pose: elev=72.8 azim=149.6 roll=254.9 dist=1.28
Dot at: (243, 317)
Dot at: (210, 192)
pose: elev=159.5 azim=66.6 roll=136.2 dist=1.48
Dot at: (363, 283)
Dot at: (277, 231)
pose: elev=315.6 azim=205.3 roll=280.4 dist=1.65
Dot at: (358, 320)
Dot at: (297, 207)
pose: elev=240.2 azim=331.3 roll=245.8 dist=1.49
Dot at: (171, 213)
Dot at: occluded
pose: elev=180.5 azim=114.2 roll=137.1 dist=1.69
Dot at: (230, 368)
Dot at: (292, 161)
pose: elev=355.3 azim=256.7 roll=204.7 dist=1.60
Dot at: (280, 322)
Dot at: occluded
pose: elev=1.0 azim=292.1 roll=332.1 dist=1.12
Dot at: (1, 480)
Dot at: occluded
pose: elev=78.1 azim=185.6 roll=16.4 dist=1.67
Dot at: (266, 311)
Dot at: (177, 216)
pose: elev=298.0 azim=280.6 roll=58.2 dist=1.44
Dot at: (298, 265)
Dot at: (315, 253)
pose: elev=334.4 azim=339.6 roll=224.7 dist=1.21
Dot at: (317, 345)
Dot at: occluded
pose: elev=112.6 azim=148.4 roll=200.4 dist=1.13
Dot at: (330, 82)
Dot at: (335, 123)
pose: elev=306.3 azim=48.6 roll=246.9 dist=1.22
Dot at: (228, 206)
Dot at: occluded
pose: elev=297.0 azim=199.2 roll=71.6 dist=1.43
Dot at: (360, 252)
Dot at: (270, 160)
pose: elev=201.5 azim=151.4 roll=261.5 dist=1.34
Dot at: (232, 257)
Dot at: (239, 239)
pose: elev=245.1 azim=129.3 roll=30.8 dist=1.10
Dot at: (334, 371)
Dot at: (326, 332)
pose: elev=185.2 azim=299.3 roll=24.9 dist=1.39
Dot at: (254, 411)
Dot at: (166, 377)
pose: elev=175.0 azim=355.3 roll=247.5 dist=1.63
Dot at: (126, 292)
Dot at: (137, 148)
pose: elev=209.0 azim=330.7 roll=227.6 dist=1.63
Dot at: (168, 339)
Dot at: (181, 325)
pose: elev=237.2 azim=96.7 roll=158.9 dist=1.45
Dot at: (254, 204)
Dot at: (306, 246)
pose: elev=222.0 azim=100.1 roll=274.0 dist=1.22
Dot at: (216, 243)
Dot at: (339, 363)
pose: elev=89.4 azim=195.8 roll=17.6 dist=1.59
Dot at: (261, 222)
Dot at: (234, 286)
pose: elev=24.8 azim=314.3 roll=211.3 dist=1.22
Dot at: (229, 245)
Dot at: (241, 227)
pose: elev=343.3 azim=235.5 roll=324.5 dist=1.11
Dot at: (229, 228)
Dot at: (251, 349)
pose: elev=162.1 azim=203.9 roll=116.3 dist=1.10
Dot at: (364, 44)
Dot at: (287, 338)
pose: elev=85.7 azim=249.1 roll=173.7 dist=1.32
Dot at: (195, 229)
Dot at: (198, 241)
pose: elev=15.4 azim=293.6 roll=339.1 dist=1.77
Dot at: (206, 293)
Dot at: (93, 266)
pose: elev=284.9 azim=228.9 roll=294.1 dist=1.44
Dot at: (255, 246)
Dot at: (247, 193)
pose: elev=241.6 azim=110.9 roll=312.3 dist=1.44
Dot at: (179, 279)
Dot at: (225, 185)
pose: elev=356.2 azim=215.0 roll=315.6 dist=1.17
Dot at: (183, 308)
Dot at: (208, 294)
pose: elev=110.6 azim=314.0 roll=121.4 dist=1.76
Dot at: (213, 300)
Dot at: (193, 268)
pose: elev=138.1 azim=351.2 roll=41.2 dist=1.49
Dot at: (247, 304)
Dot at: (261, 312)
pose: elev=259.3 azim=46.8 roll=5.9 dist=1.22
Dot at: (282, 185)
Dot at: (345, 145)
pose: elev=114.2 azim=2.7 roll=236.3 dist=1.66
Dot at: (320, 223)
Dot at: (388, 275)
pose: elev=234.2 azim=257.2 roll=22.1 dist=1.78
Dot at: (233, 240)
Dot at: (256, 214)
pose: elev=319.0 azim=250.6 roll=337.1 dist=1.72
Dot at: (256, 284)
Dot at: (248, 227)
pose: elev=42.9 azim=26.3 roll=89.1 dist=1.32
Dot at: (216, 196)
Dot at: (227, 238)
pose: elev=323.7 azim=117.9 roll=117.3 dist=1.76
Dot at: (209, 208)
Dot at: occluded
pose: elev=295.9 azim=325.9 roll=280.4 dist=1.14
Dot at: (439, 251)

• STATED EXERCISE:
Please repeat the data above, unchanged, from the line containing "pose: elev=237.2 azim=96.7" down through the line containing "Dot at: (287, 338)", both of those lines included.

• FINAL ANSWER:
pose: elev=237.2 azim=96.7 roll=158.9 dist=1.45
Dot at: (254, 204)
Dot at: (306, 246)
pose: elev=222.0 azim=100.1 roll=274.0 dist=1.22
Dot at: (216, 243)
Dot at: (339, 363)
pose: elev=89.4 azim=195.8 roll=17.6 dist=1.59
Dot at: (261, 222)
Dot at: (234, 286)
pose: elev=24.8 azim=314.3 roll=211.3 dist=1.22
Dot at: (229, 245)
Dot at: (241, 227)
pose: elev=343.3 azim=235.5 roll=324.5 dist=1.11
Dot at: (229, 228)
Dot at: (251, 349)
pose: elev=162.1 azim=203.9 roll=116.3 dist=1.10
Dot at: (364, 44)
Dot at: (287, 338)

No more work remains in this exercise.